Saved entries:
• • •
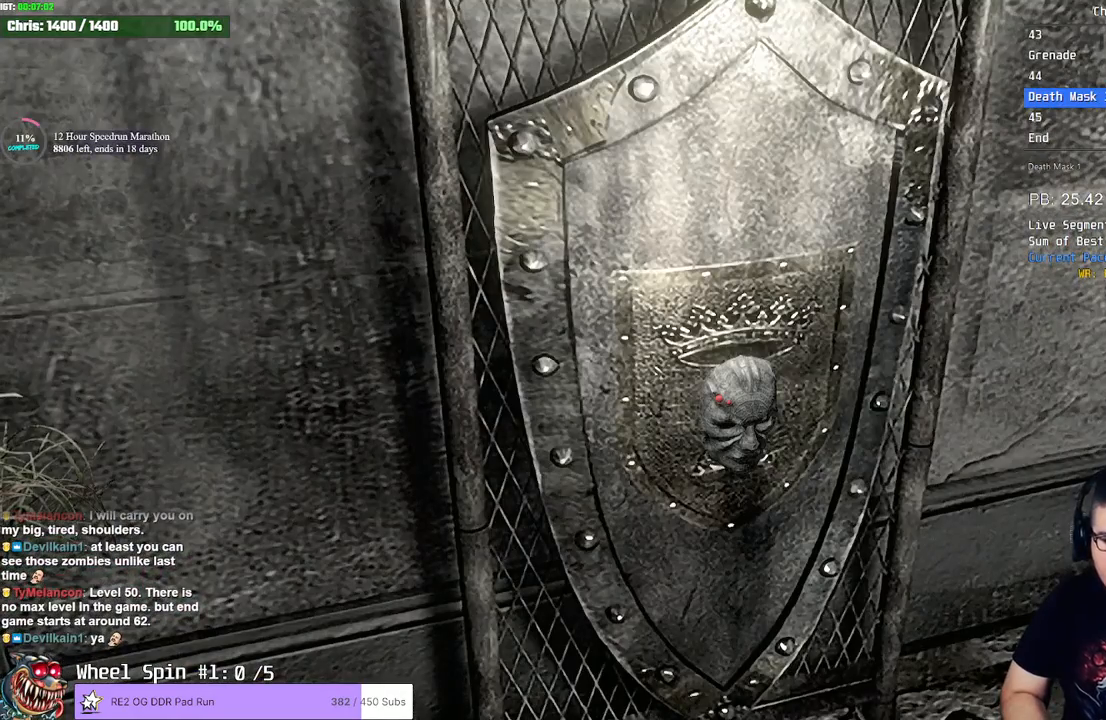
{"dt_ms": 500, "buttons": [], "left_stick": "center", "right_stick": "center", "events": [[33, "CROSS", "down"], [83, "CROSS", "up"], [117, "CROSS", "down"], [167, "CROSS", "up"], [217, "CROSS", "down"], [267, "CROSS", "up"], [317, "CROSS", "down"], [350, "CROSS", "up"], [417, "CROSS", "down"], [467, "CROSS", "up"]]}
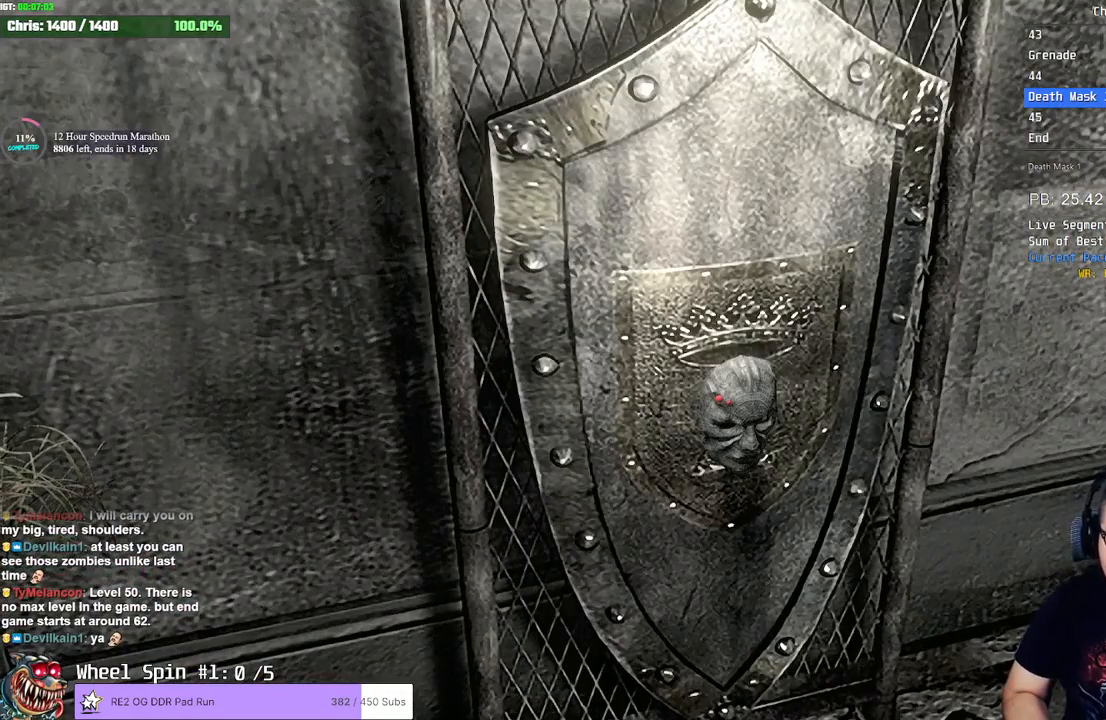
{"dt_ms": 500, "buttons": [], "left_stick": "center", "right_stick": "center", "events": [[33, "CROSS", "down"], [50, "CROSS", "up"], [100, "CROSS", "down"], [150, "CROSS", "up"], [217, "CROSS", "down"], [267, "CROSS", "up"], [317, "CROSS", "down"], [383, "CROSS", "up"], [417, "CROSS", "down"], [467, "CROSS", "up"]]}
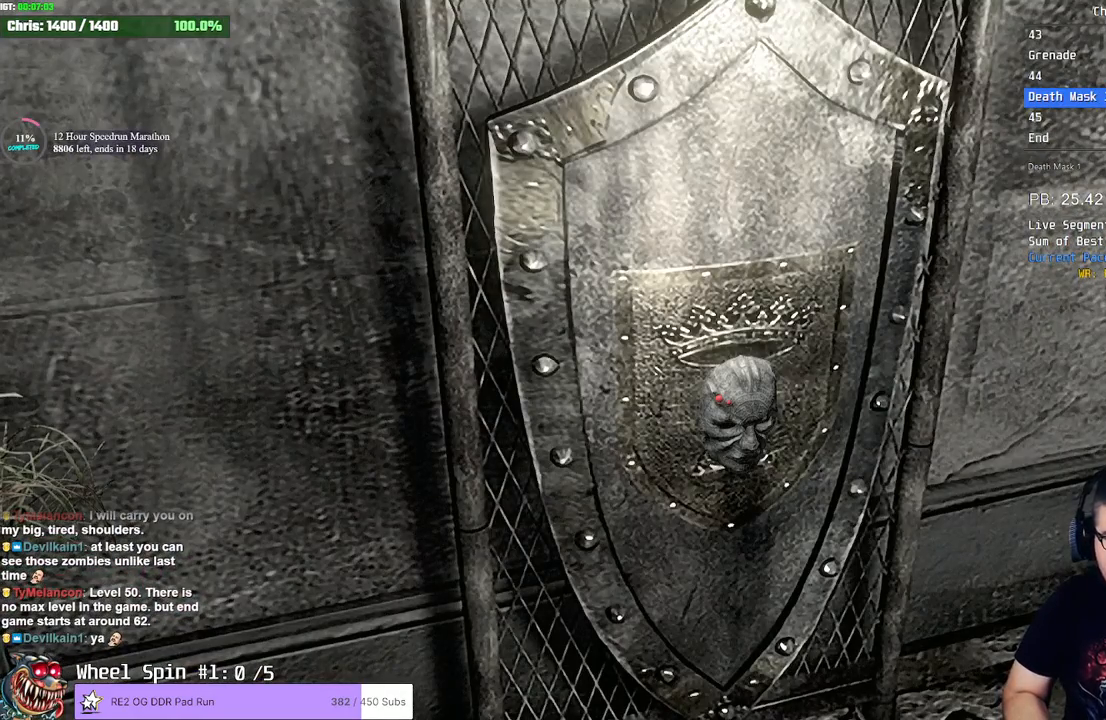
{"dt_ms": 500, "buttons": [], "left_stick": "center", "right_stick": "center", "events": [[17, "CROSS", "down"], [83, "CROSS", "up"], [133, "CROSS", "down"], [183, "CROSS", "up"], [217, "CROSS", "down"], [283, "CROSS", "up"], [333, "CROSS", "down"], [400, "CROSS", "up"], [450, "CROSS", "down"], [483, "CROSS", "up"]]}
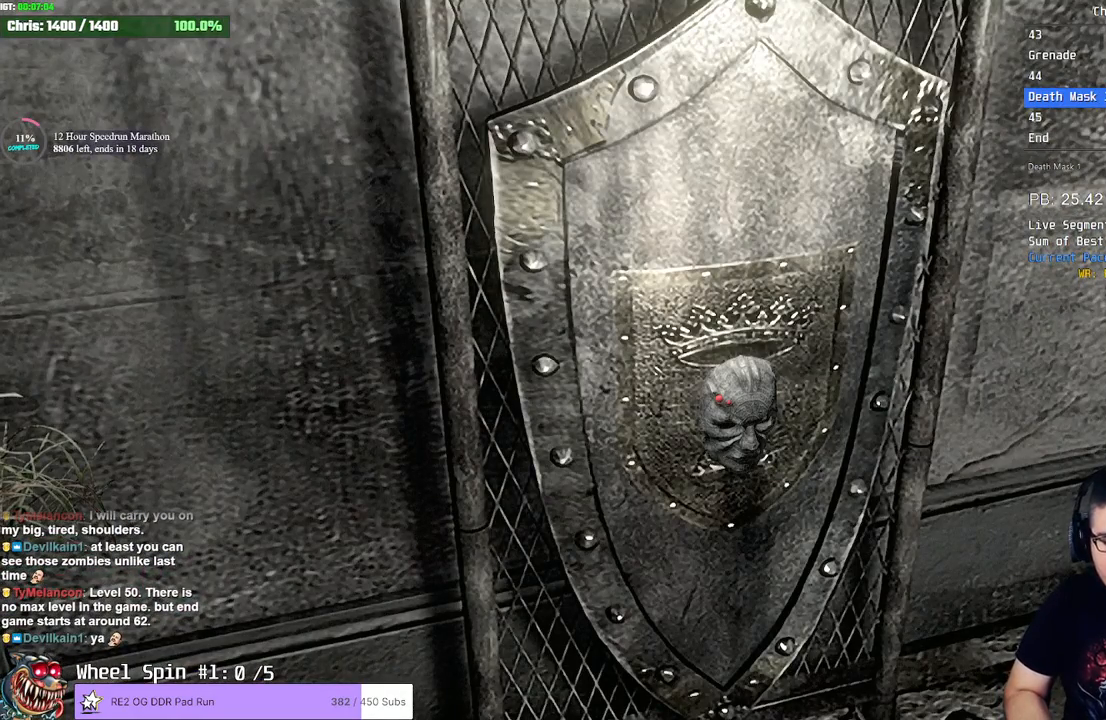
{"dt_ms": 500, "buttons": [], "left_stick": "center", "right_stick": "center", "events": [[50, "CROSS", "down"], [100, "CROSS", "up"], [167, "CROSS", "down"], [183, "CROSS", "up"], [250, "CROSS", "down"], [283, "CROSS", "up"], [350, "CROSS", "down"], [400, "CROSS", "up"], [450, "CROSS", "down"], [500, "CROSS", "up"]]}
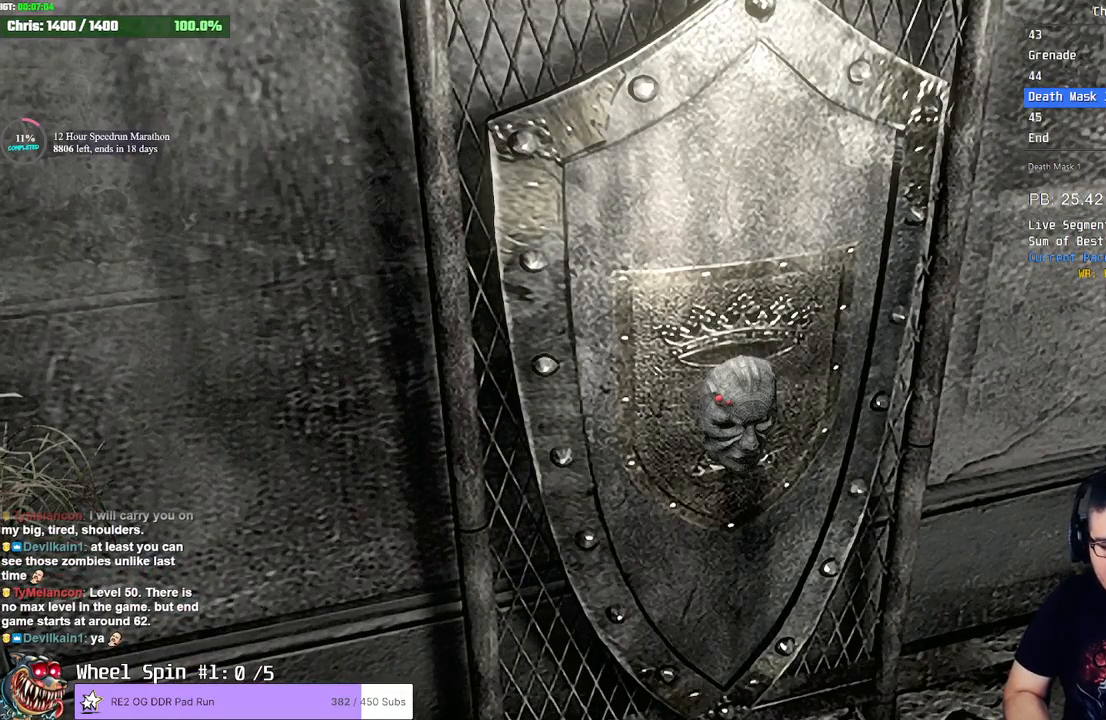
{"dt_ms": 500, "buttons": [], "left_stick": "center", "right_stick": "center", "events": [[50, "CROSS", "down"], [100, "CROSS", "up"], [250, "CROSS", "down"], [300, "CROSS", "up"], [350, "CROSS", "down"], [383, "CROSS", "up"], [450, "CROSS", "down"], [500, "CROSS", "up"]]}
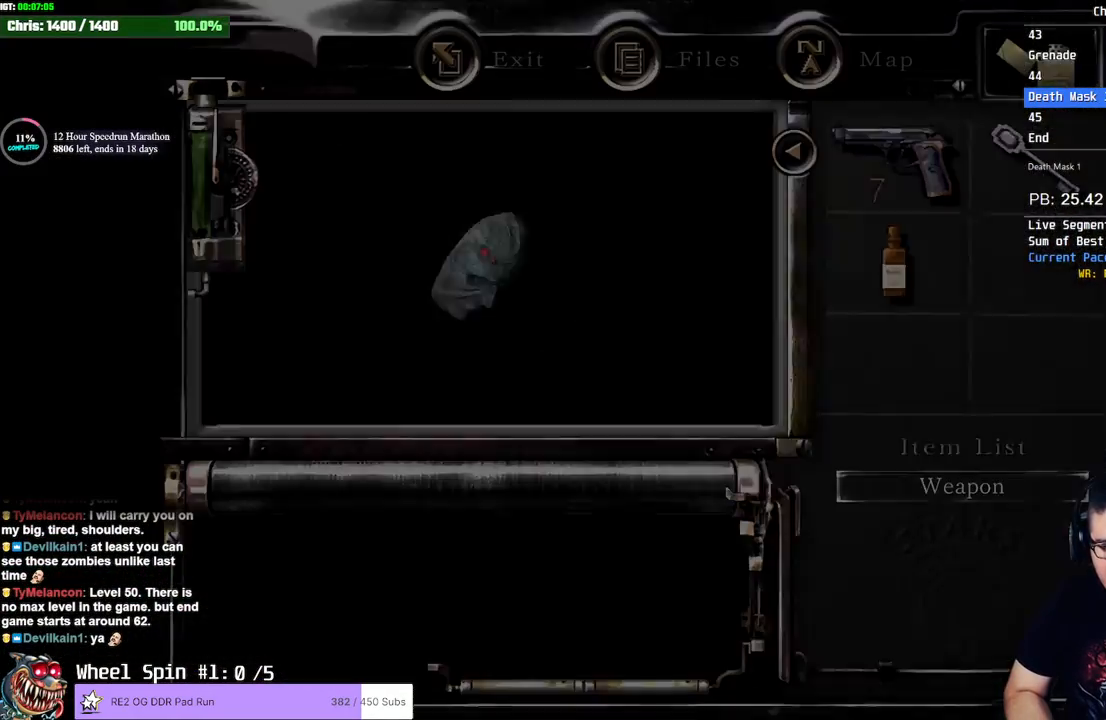
{"dt_ms": 500, "buttons": ["CROSS"], "left_stick": "center", "right_stick": "center", "events": [[50, "CROSS", "down"], [100, "CROSS", "up"], [150, "CROSS", "down"], [200, "CROSS", "up"], [267, "CROSS", "down"], [300, "CROSS", "up"], [350, "CROSS", "down"], [417, "CROSS", "up"], [450, "CROSS", "down"]]}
• • •
Instructions to follow →
Every entry above needs to be copied exactly, and no pictures go with it.

Task answer →
{"dt_ms": 500, "buttons": [], "left_stick": "center", "right_stick": "center", "events": [[33, "CROSS", "down"], [83, "CROSS", "up"], [117, "CROSS", "down"], [167, "CROSS", "up"], [217, "CROSS", "down"], [267, "CROSS", "up"], [317, "CROSS", "down"], [350, "CROSS", "up"], [417, "CROSS", "down"], [467, "CROSS", "up"]]}
{"dt_ms": 500, "buttons": [], "left_stick": "center", "right_stick": "center", "events": [[33, "CROSS", "down"], [50, "CROSS", "up"], [100, "CROSS", "down"], [150, "CROSS", "up"], [217, "CROSS", "down"], [267, "CROSS", "up"], [317, "CROSS", "down"], [383, "CROSS", "up"], [417, "CROSS", "down"], [467, "CROSS", "up"]]}
{"dt_ms": 500, "buttons": [], "left_stick": "center", "right_stick": "center", "events": [[17, "CROSS", "down"], [83, "CROSS", "up"], [133, "CROSS", "down"], [183, "CROSS", "up"], [217, "CROSS", "down"], [283, "CROSS", "up"], [333, "CROSS", "down"], [400, "CROSS", "up"], [450, "CROSS", "down"], [483, "CROSS", "up"]]}
{"dt_ms": 500, "buttons": [], "left_stick": "center", "right_stick": "center", "events": [[50, "CROSS", "down"], [100, "CROSS", "up"], [167, "CROSS", "down"], [183, "CROSS", "up"], [250, "CROSS", "down"], [283, "CROSS", "up"], [350, "CROSS", "down"], [400, "CROSS", "up"], [450, "CROSS", "down"], [500, "CROSS", "up"]]}
{"dt_ms": 500, "buttons": [], "left_stick": "center", "right_stick": "center", "events": [[50, "CROSS", "down"], [100, "CROSS", "up"], [250, "CROSS", "down"], [300, "CROSS", "up"], [350, "CROSS", "down"], [383, "CROSS", "up"], [450, "CROSS", "down"], [500, "CROSS", "up"]]}
{"dt_ms": 500, "buttons": ["CROSS"], "left_stick": "center", "right_stick": "center", "events": [[50, "CROSS", "down"], [100, "CROSS", "up"], [150, "CROSS", "down"], [200, "CROSS", "up"], [267, "CROSS", "down"], [300, "CROSS", "up"], [350, "CROSS", "down"], [417, "CROSS", "up"], [450, "CROSS", "down"]]}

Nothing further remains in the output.